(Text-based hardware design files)
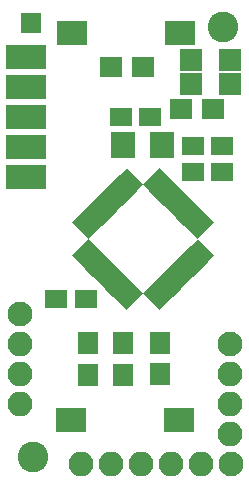
<source format=gts>
G04 #@! TF.FileFunction,Soldermask,Top*
%FSLAX46Y46*%
G04 Gerber Fmt 4.6, Leading zero omitted, Abs format (unit mm)*
G04 Created by KiCad (PCBNEW 4.0.2-stable) date 01.06.2017 12:53:20*
%MOMM*%
G01*
G04 APERTURE LIST*
%ADD10C,0.100000*%
%ADD11C,2.100000*%
%ADD12O,2.100000X2.100000*%
%ADD13R,3.400000X2.100000*%
%ADD14R,2.580000X2.000000*%
%ADD15R,1.900000X1.650000*%
%ADD16R,1.900000X1.900000*%
%ADD17R,1.700000X1.900000*%
%ADD18R,1.900000X1.700000*%
%ADD19R,2.150000X2.200000*%
%ADD20C,2.600000*%
%ADD21R,1.750000X1.750000*%
G04 APERTURE END LIST*
D10*
D11*
X170878500Y-111061500D03*
D12*
X170878500Y-113601500D03*
X170878500Y-116141500D03*
X170878500Y-118681500D03*
D13*
X171410500Y-89281000D03*
X171410500Y-94361000D03*
X171410500Y-99441000D03*
X171386500Y-91821000D03*
X171386500Y-96901000D03*
D10*
G36*
X186648834Y-102643212D02*
X187320586Y-103314964D01*
X185906372Y-104729178D01*
X185234620Y-104057426D01*
X186648834Y-102643212D01*
X186648834Y-102643212D01*
G37*
G36*
X186083148Y-102077527D02*
X186754900Y-102749279D01*
X185340686Y-104163493D01*
X184668934Y-103491741D01*
X186083148Y-102077527D01*
X186083148Y-102077527D01*
G37*
G36*
X185517463Y-101511841D02*
X186189215Y-102183593D01*
X184775001Y-103597807D01*
X184103249Y-102926055D01*
X185517463Y-101511841D01*
X185517463Y-101511841D01*
G37*
G36*
X184951778Y-100946156D02*
X185623530Y-101617908D01*
X184209316Y-103032122D01*
X183537564Y-102360370D01*
X184951778Y-100946156D01*
X184951778Y-100946156D01*
G37*
G36*
X184386092Y-100380470D02*
X185057844Y-101052222D01*
X183643630Y-102466436D01*
X182971878Y-101794684D01*
X184386092Y-100380470D01*
X184386092Y-100380470D01*
G37*
G36*
X183820407Y-99814785D02*
X184492159Y-100486537D01*
X183077945Y-101900751D01*
X182406193Y-101228999D01*
X183820407Y-99814785D01*
X183820407Y-99814785D01*
G37*
G36*
X183254721Y-99249100D02*
X183926473Y-99920852D01*
X182512259Y-101335066D01*
X181840507Y-100663314D01*
X183254721Y-99249100D01*
X183254721Y-99249100D01*
G37*
G36*
X182689036Y-98683414D02*
X183360788Y-99355166D01*
X181946574Y-100769380D01*
X181274822Y-100097628D01*
X182689036Y-98683414D01*
X182689036Y-98683414D01*
G37*
G36*
X179224212Y-99355166D02*
X179895964Y-98683414D01*
X181310178Y-100097628D01*
X180638426Y-100769380D01*
X179224212Y-99355166D01*
X179224212Y-99355166D01*
G37*
G36*
X178658527Y-99920852D02*
X179330279Y-99249100D01*
X180744493Y-100663314D01*
X180072741Y-101335066D01*
X178658527Y-99920852D01*
X178658527Y-99920852D01*
G37*
G36*
X178092841Y-100486537D02*
X178764593Y-99814785D01*
X180178807Y-101228999D01*
X179507055Y-101900751D01*
X178092841Y-100486537D01*
X178092841Y-100486537D01*
G37*
G36*
X177527156Y-101052222D02*
X178198908Y-100380470D01*
X179613122Y-101794684D01*
X178941370Y-102466436D01*
X177527156Y-101052222D01*
X177527156Y-101052222D01*
G37*
G36*
X176961470Y-101617908D02*
X177633222Y-100946156D01*
X179047436Y-102360370D01*
X178375684Y-103032122D01*
X176961470Y-101617908D01*
X176961470Y-101617908D01*
G37*
G36*
X176395785Y-102183593D02*
X177067537Y-101511841D01*
X178481751Y-102926055D01*
X177809999Y-103597807D01*
X176395785Y-102183593D01*
X176395785Y-102183593D01*
G37*
G36*
X175830100Y-102749279D02*
X176501852Y-102077527D01*
X177916066Y-103491741D01*
X177244314Y-104163493D01*
X175830100Y-102749279D01*
X175830100Y-102749279D01*
G37*
G36*
X175264414Y-103314964D02*
X175936166Y-102643212D01*
X177350380Y-104057426D01*
X176678628Y-104729178D01*
X175264414Y-103314964D01*
X175264414Y-103314964D01*
G37*
G36*
X176678628Y-104693822D02*
X177350380Y-105365574D01*
X175936166Y-106779788D01*
X175264414Y-106108036D01*
X176678628Y-104693822D01*
X176678628Y-104693822D01*
G37*
G36*
X177244314Y-105259507D02*
X177916066Y-105931259D01*
X176501852Y-107345473D01*
X175830100Y-106673721D01*
X177244314Y-105259507D01*
X177244314Y-105259507D01*
G37*
G36*
X177809999Y-105825193D02*
X178481751Y-106496945D01*
X177067537Y-107911159D01*
X176395785Y-107239407D01*
X177809999Y-105825193D01*
X177809999Y-105825193D01*
G37*
G36*
X178375684Y-106390878D02*
X179047436Y-107062630D01*
X177633222Y-108476844D01*
X176961470Y-107805092D01*
X178375684Y-106390878D01*
X178375684Y-106390878D01*
G37*
G36*
X178941370Y-106956564D02*
X179613122Y-107628316D01*
X178198908Y-109042530D01*
X177527156Y-108370778D01*
X178941370Y-106956564D01*
X178941370Y-106956564D01*
G37*
G36*
X179507055Y-107522249D02*
X180178807Y-108194001D01*
X178764593Y-109608215D01*
X178092841Y-108936463D01*
X179507055Y-107522249D01*
X179507055Y-107522249D01*
G37*
G36*
X180072741Y-108087934D02*
X180744493Y-108759686D01*
X179330279Y-110173900D01*
X178658527Y-109502148D01*
X180072741Y-108087934D01*
X180072741Y-108087934D01*
G37*
G36*
X180638426Y-108653620D02*
X181310178Y-109325372D01*
X179895964Y-110739586D01*
X179224212Y-110067834D01*
X180638426Y-108653620D01*
X180638426Y-108653620D01*
G37*
G36*
X181274822Y-109325372D02*
X181946574Y-108653620D01*
X183360788Y-110067834D01*
X182689036Y-110739586D01*
X181274822Y-109325372D01*
X181274822Y-109325372D01*
G37*
G36*
X181840507Y-108759686D02*
X182512259Y-108087934D01*
X183926473Y-109502148D01*
X183254721Y-110173900D01*
X181840507Y-108759686D01*
X181840507Y-108759686D01*
G37*
G36*
X182406193Y-108194001D02*
X183077945Y-107522249D01*
X184492159Y-108936463D01*
X183820407Y-109608215D01*
X182406193Y-108194001D01*
X182406193Y-108194001D01*
G37*
G36*
X182971878Y-107628316D02*
X183643630Y-106956564D01*
X185057844Y-108370778D01*
X184386092Y-109042530D01*
X182971878Y-107628316D01*
X182971878Y-107628316D01*
G37*
G36*
X183537564Y-107062630D02*
X184209316Y-106390878D01*
X185623530Y-107805092D01*
X184951778Y-108476844D01*
X183537564Y-107062630D01*
X183537564Y-107062630D01*
G37*
G36*
X184103249Y-106496945D02*
X184775001Y-105825193D01*
X186189215Y-107239407D01*
X185517463Y-107911159D01*
X184103249Y-106496945D01*
X184103249Y-106496945D01*
G37*
G36*
X184668934Y-105931259D02*
X185340686Y-105259507D01*
X186754900Y-106673721D01*
X186083148Y-107345473D01*
X184668934Y-105931259D01*
X184668934Y-105931259D01*
G37*
G36*
X185234620Y-105365574D02*
X185906372Y-104693822D01*
X187320586Y-106108036D01*
X186648834Y-106779788D01*
X185234620Y-105365574D01*
X185234620Y-105365574D01*
G37*
D11*
X188658500Y-113601500D03*
D12*
X188658500Y-116141500D03*
X188658500Y-118681500D03*
X188658500Y-121221500D03*
D11*
X188722000Y-123761500D03*
D12*
X186182000Y-123761500D03*
X183642000Y-123761500D03*
X181102000Y-123761500D03*
X178562000Y-123761500D03*
X176022000Y-123761500D03*
D14*
X184358500Y-120015000D03*
X175178500Y-120015000D03*
X175242000Y-87249000D03*
X184422000Y-87249000D03*
D15*
X185503500Y-99060000D03*
X188003500Y-99060000D03*
D16*
X185357500Y-91630500D03*
X188657500Y-91630500D03*
X185357500Y-89535000D03*
X188657500Y-89535000D03*
D17*
X182753000Y-113483400D03*
X182753000Y-116183400D03*
D18*
X184527200Y-93675200D03*
X187227200Y-93675200D03*
X181309000Y-90170000D03*
X178609000Y-90170000D03*
D15*
X185516200Y-96850200D03*
X188016200Y-96850200D03*
X179394800Y-94361000D03*
X181894800Y-94361000D03*
D19*
X182879400Y-96723200D03*
X179629400Y-96723200D03*
D20*
X188087000Y-86741000D03*
X171958000Y-123190000D03*
D21*
X171831000Y-86423500D03*
D17*
X179578000Y-113521500D03*
X179578000Y-116221500D03*
D15*
X173946500Y-109791500D03*
X176446500Y-109791500D03*
D17*
X176606200Y-116230400D03*
X176606200Y-113530400D03*
M02*

</source>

| THE TASK |
Reproduce each line of the records in which the string "format" appears.

| FINISHED EXERCISE |
<source format=gts>
G04 Gerber Fmt 4.6, Leading zero omitted, Abs format (unit mm)*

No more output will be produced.